Data to process:

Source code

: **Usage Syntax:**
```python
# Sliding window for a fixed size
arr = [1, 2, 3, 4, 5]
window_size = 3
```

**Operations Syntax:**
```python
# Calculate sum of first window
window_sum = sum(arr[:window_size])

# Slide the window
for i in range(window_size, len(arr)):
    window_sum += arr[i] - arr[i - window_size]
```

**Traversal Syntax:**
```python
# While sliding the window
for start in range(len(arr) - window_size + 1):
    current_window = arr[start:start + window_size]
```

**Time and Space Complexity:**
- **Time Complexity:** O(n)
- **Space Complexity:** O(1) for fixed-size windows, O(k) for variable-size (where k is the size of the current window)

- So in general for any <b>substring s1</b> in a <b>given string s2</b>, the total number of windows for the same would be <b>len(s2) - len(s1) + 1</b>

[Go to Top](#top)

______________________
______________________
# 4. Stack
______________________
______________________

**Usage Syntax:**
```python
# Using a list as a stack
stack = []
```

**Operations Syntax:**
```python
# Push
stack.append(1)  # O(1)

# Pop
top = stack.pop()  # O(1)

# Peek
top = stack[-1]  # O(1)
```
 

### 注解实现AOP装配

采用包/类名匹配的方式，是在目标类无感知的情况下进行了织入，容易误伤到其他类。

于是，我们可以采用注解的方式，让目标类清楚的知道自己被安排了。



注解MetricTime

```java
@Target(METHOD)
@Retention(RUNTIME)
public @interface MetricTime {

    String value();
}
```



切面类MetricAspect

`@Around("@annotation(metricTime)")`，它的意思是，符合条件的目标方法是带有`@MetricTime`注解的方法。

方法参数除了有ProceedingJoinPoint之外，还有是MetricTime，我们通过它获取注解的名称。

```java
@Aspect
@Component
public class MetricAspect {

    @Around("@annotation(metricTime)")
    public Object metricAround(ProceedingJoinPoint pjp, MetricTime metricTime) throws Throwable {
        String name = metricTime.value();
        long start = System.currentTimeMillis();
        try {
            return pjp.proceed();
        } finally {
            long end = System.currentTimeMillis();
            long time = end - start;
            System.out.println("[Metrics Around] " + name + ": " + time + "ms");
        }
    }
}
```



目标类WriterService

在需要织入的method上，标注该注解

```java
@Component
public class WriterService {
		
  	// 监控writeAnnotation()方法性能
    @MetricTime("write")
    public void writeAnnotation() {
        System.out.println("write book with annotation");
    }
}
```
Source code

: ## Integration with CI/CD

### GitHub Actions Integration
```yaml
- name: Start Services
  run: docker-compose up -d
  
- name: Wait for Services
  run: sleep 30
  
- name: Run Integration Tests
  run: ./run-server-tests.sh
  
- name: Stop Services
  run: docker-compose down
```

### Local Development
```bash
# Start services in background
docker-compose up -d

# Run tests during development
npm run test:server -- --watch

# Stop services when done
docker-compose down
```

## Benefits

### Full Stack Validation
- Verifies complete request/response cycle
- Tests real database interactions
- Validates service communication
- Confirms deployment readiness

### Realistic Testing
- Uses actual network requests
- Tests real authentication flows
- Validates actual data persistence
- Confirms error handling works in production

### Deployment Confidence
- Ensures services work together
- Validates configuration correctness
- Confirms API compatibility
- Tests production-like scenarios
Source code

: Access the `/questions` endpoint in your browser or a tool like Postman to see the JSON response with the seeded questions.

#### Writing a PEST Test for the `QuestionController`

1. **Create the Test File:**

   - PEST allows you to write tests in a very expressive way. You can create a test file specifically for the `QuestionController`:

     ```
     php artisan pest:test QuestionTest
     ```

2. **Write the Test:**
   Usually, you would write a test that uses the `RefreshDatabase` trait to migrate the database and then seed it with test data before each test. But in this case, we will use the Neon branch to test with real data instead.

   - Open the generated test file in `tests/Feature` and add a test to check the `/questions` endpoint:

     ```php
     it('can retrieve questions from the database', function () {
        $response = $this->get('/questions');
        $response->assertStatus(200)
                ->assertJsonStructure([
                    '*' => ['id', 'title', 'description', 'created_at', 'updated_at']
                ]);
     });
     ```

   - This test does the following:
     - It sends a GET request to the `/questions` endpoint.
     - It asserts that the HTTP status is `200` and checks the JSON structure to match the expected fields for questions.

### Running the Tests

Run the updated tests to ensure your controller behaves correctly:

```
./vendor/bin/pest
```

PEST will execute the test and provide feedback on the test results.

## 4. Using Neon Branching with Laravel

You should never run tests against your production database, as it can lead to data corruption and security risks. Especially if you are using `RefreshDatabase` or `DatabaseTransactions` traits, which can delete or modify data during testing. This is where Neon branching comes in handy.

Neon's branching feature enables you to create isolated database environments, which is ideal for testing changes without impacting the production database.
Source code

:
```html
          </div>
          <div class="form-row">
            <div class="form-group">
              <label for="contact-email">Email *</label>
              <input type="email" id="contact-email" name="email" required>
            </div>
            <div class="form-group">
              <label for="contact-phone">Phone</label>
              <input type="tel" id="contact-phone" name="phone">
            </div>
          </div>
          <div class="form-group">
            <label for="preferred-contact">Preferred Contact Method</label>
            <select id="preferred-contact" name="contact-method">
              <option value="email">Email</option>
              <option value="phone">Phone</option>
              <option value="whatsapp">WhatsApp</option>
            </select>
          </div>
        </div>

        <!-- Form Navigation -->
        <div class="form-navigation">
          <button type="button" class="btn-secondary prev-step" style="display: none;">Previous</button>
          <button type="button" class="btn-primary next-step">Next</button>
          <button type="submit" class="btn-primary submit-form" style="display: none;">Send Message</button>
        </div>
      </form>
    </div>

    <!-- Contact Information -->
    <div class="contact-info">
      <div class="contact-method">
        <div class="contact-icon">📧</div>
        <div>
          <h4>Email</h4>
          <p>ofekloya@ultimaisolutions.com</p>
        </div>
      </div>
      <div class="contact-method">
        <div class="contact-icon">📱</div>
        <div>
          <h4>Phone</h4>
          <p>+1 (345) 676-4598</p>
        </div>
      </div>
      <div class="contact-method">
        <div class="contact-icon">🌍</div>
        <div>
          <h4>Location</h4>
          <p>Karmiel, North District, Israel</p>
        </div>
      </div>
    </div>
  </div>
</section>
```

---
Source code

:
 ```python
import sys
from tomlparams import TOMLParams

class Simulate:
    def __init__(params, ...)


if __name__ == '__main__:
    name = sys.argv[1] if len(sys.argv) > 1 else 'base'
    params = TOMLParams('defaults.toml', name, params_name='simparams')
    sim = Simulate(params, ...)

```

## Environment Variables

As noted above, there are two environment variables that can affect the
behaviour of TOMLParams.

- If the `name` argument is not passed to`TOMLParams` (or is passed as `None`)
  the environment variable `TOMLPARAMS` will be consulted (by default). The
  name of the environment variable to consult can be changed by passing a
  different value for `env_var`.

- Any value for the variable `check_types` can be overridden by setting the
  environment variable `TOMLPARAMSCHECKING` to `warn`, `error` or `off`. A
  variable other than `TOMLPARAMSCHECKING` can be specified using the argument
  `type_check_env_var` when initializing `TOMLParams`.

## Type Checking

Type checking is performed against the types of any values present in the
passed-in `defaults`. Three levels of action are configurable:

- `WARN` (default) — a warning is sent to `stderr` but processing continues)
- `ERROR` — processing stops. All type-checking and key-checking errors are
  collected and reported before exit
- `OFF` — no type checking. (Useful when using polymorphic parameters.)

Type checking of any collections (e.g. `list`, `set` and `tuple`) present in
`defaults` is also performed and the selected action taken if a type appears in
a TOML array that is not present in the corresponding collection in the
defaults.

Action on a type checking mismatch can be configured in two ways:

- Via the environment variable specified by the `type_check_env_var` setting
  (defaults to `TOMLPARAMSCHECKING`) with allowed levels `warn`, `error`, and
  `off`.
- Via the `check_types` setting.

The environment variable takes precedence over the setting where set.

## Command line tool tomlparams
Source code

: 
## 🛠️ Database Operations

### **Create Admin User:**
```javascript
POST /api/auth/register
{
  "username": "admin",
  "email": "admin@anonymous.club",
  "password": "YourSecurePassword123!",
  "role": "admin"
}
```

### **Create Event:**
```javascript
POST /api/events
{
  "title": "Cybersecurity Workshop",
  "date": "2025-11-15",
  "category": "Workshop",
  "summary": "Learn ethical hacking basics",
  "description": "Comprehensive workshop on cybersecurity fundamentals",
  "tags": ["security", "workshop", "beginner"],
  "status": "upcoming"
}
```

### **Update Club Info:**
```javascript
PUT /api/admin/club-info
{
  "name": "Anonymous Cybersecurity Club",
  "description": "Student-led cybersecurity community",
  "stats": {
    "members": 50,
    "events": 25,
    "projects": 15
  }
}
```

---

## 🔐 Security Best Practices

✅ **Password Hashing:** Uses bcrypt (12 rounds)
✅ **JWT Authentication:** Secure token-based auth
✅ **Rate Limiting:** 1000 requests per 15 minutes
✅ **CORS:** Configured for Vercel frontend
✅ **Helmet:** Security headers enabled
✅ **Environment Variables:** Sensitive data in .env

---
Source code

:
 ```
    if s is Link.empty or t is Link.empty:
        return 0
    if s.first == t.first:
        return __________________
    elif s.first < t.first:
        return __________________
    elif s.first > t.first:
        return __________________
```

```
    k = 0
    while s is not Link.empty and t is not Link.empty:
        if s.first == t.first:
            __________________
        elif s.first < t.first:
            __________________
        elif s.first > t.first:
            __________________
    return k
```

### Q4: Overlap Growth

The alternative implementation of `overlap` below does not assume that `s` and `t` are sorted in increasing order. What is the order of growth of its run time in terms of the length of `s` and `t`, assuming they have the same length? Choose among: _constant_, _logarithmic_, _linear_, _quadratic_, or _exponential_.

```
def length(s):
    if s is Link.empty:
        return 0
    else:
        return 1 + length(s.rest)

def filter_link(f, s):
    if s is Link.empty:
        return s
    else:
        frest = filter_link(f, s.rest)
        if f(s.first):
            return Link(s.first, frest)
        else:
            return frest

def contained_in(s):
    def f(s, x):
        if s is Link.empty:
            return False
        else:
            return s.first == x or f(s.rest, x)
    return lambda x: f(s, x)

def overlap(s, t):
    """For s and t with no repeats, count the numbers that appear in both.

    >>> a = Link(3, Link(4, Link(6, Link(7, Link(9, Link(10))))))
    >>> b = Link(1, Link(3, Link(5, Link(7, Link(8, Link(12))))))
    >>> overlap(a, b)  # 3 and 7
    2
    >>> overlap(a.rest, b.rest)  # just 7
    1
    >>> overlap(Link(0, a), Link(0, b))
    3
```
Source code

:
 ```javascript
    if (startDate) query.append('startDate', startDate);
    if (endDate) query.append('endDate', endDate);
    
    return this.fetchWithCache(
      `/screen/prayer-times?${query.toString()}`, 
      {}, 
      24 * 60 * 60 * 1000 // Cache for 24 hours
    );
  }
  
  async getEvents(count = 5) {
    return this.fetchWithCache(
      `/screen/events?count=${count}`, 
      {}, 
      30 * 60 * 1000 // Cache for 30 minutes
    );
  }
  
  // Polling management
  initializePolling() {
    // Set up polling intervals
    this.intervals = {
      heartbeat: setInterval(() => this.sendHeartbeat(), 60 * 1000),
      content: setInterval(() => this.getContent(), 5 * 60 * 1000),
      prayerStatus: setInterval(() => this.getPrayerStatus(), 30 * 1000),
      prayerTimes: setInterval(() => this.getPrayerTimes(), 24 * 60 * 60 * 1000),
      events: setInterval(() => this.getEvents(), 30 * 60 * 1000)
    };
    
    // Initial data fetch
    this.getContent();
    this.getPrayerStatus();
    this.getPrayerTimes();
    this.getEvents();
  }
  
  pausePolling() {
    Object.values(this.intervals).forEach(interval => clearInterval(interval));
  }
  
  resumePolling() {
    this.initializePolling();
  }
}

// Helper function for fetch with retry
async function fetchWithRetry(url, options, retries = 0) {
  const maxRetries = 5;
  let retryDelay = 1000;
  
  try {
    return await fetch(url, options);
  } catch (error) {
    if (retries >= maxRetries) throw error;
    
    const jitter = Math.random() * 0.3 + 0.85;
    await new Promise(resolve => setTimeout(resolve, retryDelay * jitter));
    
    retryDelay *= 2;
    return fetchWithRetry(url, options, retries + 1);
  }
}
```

Required work: With the line that has "variable other than" as the first and the line that has "Type checking of" as the last, repeat exactly that run of lines above and no more.

Exercise output:
  variable other than `TOMLPARAMSCHECKING` can be specified using the argument
  `type_check_env_var` when initializing `TOMLParams`.

## Type Checking

Type checking is performed against the types of any values present in the
passed-in `defaults`. Three levels of action are configurable:

- `WARN` (default) — a warning is sent to `stderr` but processing continues)
- `ERROR` — processing stops. All type-checking and key-checking errors are
  collected and reported before exit
- `OFF` — no type checking. (Useful when using polymorphic parameters.)

Type checking of any collections (e.g. `list`, `set` and `tuple`) present in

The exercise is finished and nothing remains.